- _Task description_
Scan the entries below and report only how many lines contain "innen".

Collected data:
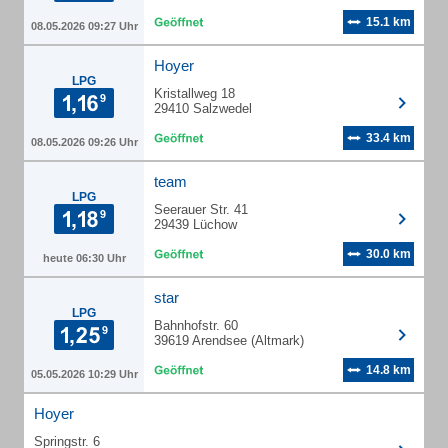
15.1 km
08.05.2026 09:27 Uhr
Hoyer
LPG
Kristallweg 18
29410 Salzwedel
33.4 km
08.05.2026 09:26 Uhr
team
LPG
Seerauer Str. 41
29439 Lüchow
30.0 km
heute 06:30 Uhr
star
LPG
Bahnhofstr. 60
39619 Arendsee (Altmark)
14.8 km
05.05.2026 10:29 Uhr
Hoyer
Springstr. 6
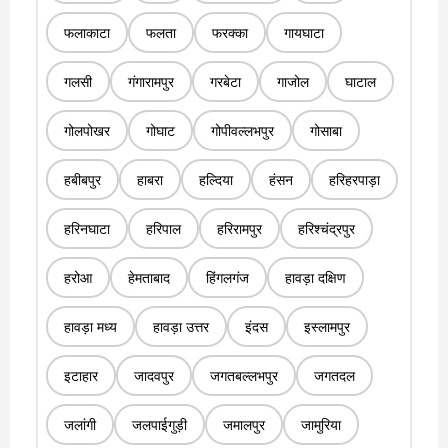
फलाकाटा
फलता
फरक्का
गायघाटा
गलसी
गंगारामपुर
गरबेटा
गाजोल
घाटाल
गोलपोखर
गोघाट
गोपीवल्लभपुर
गोसाबा
हबीबपुर
हाबरा
हल्दिया
हंसन
हरिहरपाड़ा
हरिनघाटा
हरिपाल
हरिरामपुर
हरिश्चंद्रपुर
हरोआ
हेमताबाद
हिंगलगंज
हावड़ा दक्षिण
हावड़ा मध्य
हावड़ा उत्तर
इंदस
इस्लामपुर
इटाहार
जादवपुर
जगतबल्लभपुर
जगतदल
जलांगी
जलपाईगुड़ी
जमालपुर
जामुरिया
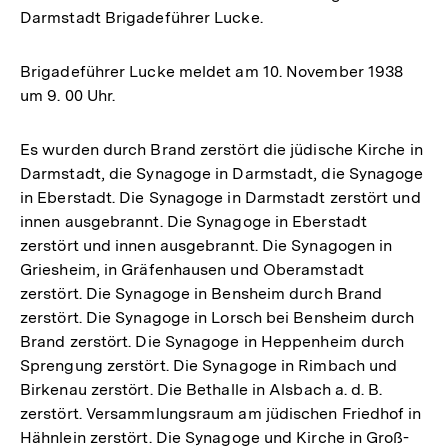
Darmstadt Brigadeführer Lucke.
Brigadeführer Lucke meldet am 10. November 1938
um 9. 00 Uhr.
Es wurden durch Brand zerstört die jüdische Kirche in
Darmstadt, die Synagoge in Darmstadt, die Synagoge
in Eberstadt. Die Synagoge in Darmstadt zerstört und
innen ausgebrannt. Die Synagoge in Eberstadt
zerstört und innen ausgebrannt. Die Synagogen in
Griesheim, in Gräfenhausen und Oberamstadt
zerstört. Die Synagoge in Bensheim durch Brand
zerstört. Die Synagoge in Lorsch bei Bensheim durch
Brand zerstört. Die Synagoge in Heppenheim durch
Sprengung zerstört. Die Synagoge in Rimbach und
Birkenau zerstört. Die Bethalle in Alsbach a. d. B.
zerstört. Versammlungsraum am jüdischen Friedhof in
Hähnlein zerstört. Die Synagoge und Kirche in Groß-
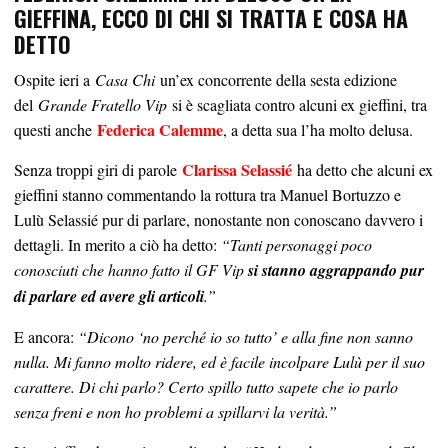
GIEFFINA, ECCO DI CHI SI TRATTA E COSA HA
DETTO
Ospite ieri a
Casa Chi
un’ex concorrente della sesta edizione
del
Grande Fratello Vip
si è scagliata contro alcuni ex gieffini, tra
Federica Calemme
questi anche
, a detta sua l’ha molto delusa.
Clarissa Selassié
Senza troppi giri di parole
ha detto che alcuni ex
gieffini stanno commentando la rottura tra Manuel Bortuzzo e
Lulù Selassié pur di parlare, nonostante non conoscano davvero i
dettagli. In merito a ciò ha detto:
“Tanti personaggi poco
conosciuti che hanno fatto il GF Vip
si stanno aggrappando pur
di parlare ed avere gli articoli
.”
E ancora:
“Dicono ‘no perché io so tutto’ e alla fine non sanno
nulla. Mi fanno molto ridere, ed è facile incolpare Lulù per il suo
carattere. Di chi parlo? Certo spillo tutto sapete che io parlo
senza freni e non ho problemi a spillarvi la verità.”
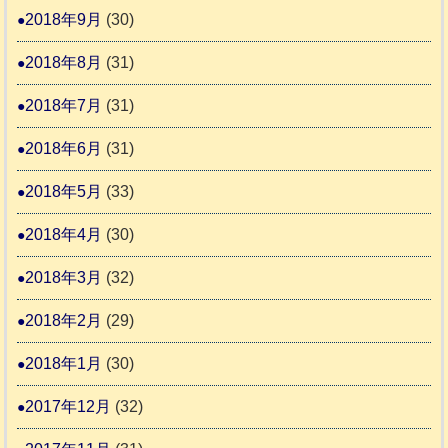
2018年9月
(30)
2018年8月
(31)
2018年7月
(31)
2018年6月
(31)
2018年5月
(33)
2018年4月
(30)
2018年3月
(32)
2018年2月
(29)
2018年1月
(30)
2017年12月
(32)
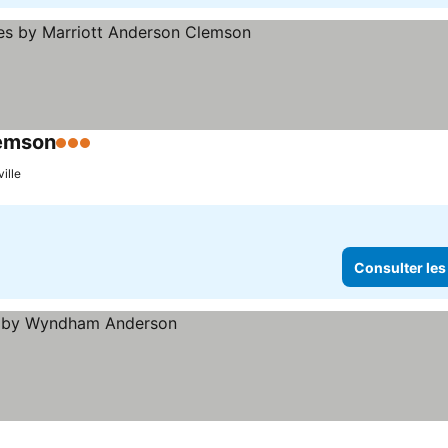
lemson
3 Étoiles
ille
Consulter les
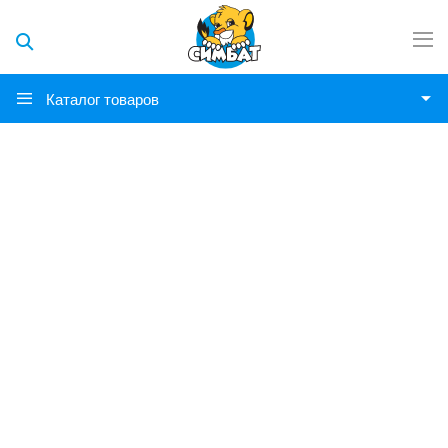
Каталог товаров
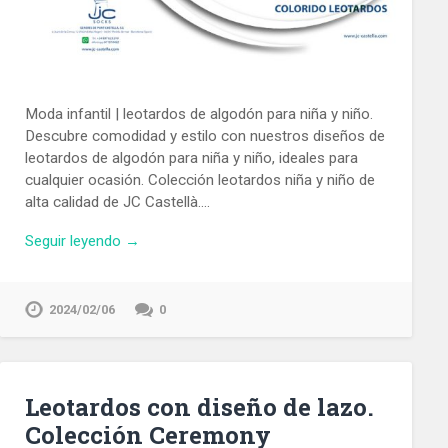
Moda infantil | leotardos de algodón para niña y niño.
Descubre comodidad y estilo con nuestros diseños de
leotardos de algodón para niña y niño, ideales para
cualquier ocasión. Colección leotardos niña y niño de
alta calidad de JC Castellà….
Seguir leyendo →
2024/02/06
0
Leotardos con diseño de lazo.
Colección Ceremony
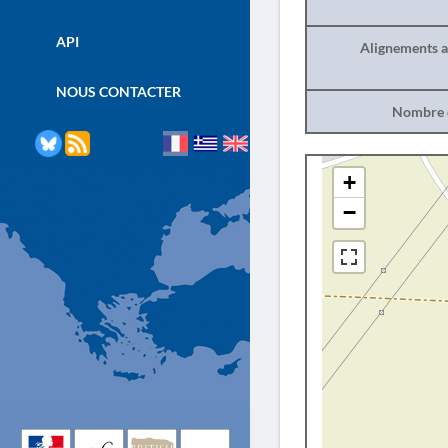
API
Alignements a
NOUS CONTACTER
Nombre d
+
−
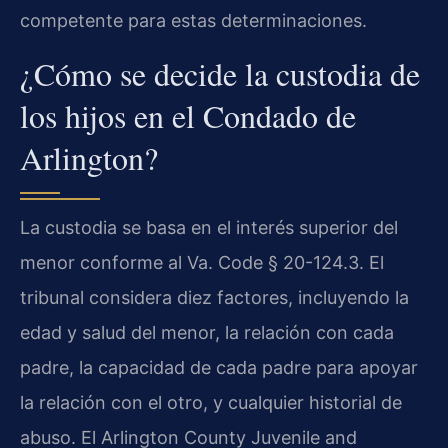
competente para estas determinaciones.
¿Cómo se decide la custodia de
los hijos en el Condado de
Arlington?
La custodia se basa en el interés superior del
menor conforme al Va. Code § 20-124.3. El
tribunal considera diez factores, incluyendo la
edad y salud del menor, la relación con cada
padre, la capacidad de cada padre para apoyar
la relación con el otro, y cualquier historial de
abuso. El Arlington County Juvenile and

- _Answer to the problem_
2